District Attorney Rick Svobodny recommended 90 years prison time for Dick Blue Sky and 60 year for his wife. The couple's probation officer asked for 588 and 241 years respectively based on the number of charges against them.
Ketchikan Superior Court Judge Michael Thompson, who presided over the trial, said he wanted to avoid symbolic sentences extending beyond the criminals' lifespans so they would not be overturned on appeal.
"I can't ignore that neither of you have shown anything that resembles anything like remorse, or embarrassment or shame, for what you've done," said Thompson at the sentencing. "My options are limited to some extent. We don't use stocks or torture or hard labor. We pretty much have confinement, probation and freedom, or a combination of those three.
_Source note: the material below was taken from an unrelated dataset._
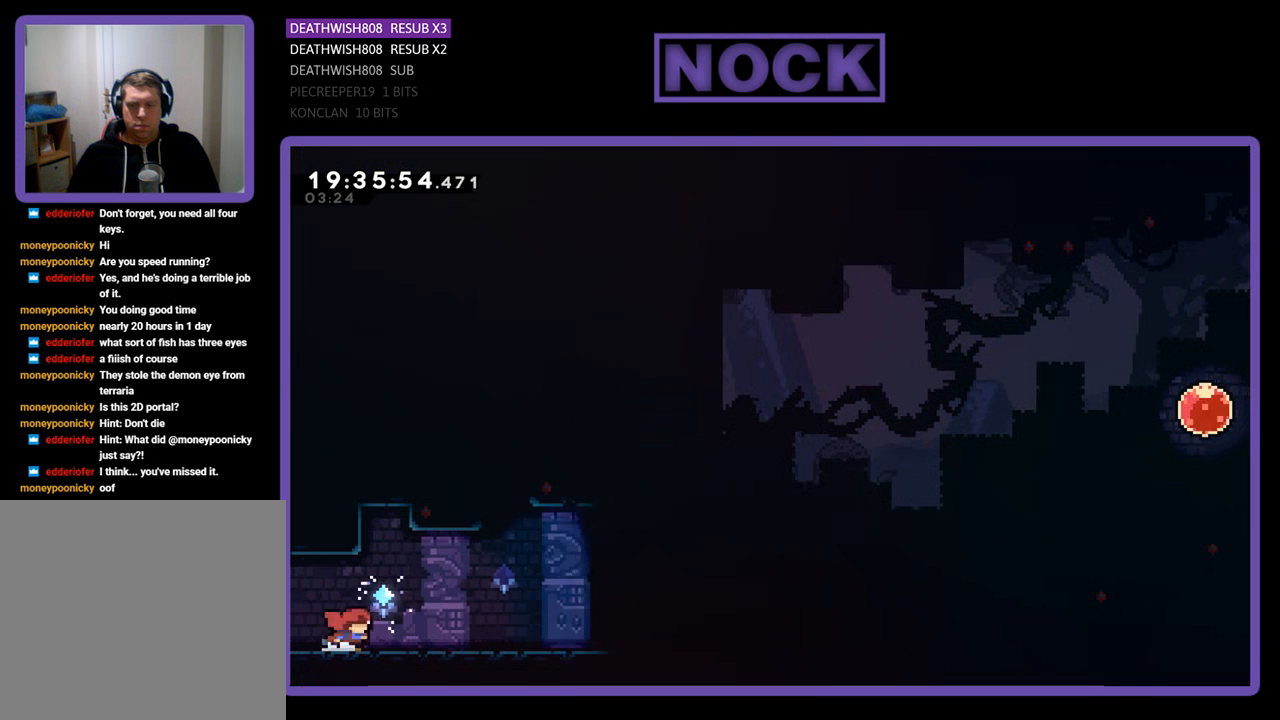
{"buttons": ["R2", "DPAD_RIGHT"], "left_stick": "center", "right_stick": "center", "events": [[67, "R2", "down"]]}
"My judgment has to be one that takes into account emotional views and one that the court of appeals can live with. ... Or we will be right back here having to do the same thing all over again."
Thompson said during the hearing that he gave Cynthia Sky a lighter sentence because he believed she never would have committed such abuse without Blue Sky.
"I'm satisfied that 10 years ago she didn't know any of these tricks until she hitched her wagon to Mr. Sky and I assume Mr. Sky isn't likely to learn any clean tricks," Thompson said. "It is so ingrained in Mr. Sky that he can't unlearn it. The Department of Corrections has two programs for sex offenders and I hope you both take advantage of them while you are in there. Whether or not you'll be successful is anybody's guess."
As part of the sentence the Skys are required to register as sex offenders for the rest of their lives.
The couple denied any wrongdoing.
"This is talk show justice, not law," testified Sky. "I hope the people involved in this find some sort of peace and solace in the sentence even though it will be false peace and solace. All of this has been a product for blaming us for somebody else's situation."
Blue Sky testified that the couple did not receive a "real trial" and criticized everyone from the prosecutor to the couple's defense attorneys for what he called a "miscarriage of justice."
Cynthia Sky said she supported her husband's statements and claimed, despite what defense attorneys said to the contrary during the hearing, the couple did nothing criminally wrong.
After the sentencing, Cynthia Sky's stepmother, Ruth Jones, said she was still in "a shocked sort of limbo."
"I love my daughter," said Jones. "On the one hand she's over here telling me they didn't do anything wrong. Over there you have these little girls saying they did all of these terrible things to them. ... This is just something you can't ever believe about your daughter."
Darrel Gardener, attorney for Dick Blue Sky, said his verdict and sentence would be appealed. Gardener declined further comment.
Sidney Billingslea, attorney for Cynthia Sky, said she hoped the sentence would bring closure for the families and begin the healing process for everyone. She said in an interview that she felt Cynthia Sky's sentence was fair. However, she said Sky would probably appeal.
District Attorney Svobodny said he was satisfied with the court's decision, although he believed Cynthia Sky was as culpable for the crimes as her husband and should have received a longer sentence. He called the victims "heroes who saved the lives of other children."
As part of the sentencing hearing, the mother of the 11-year-old victim read a letter addressed to the Skys from her daughter.
"I won't ever live a normal life," the girl said. "But I had the courage to fight back and tell my mom. When you brought me to that island and wouldn't let me leave, I was scared. Now I'm not scared. I fell for your tricks, but I saved other young kids.
"I would like them to be in jail for eternity."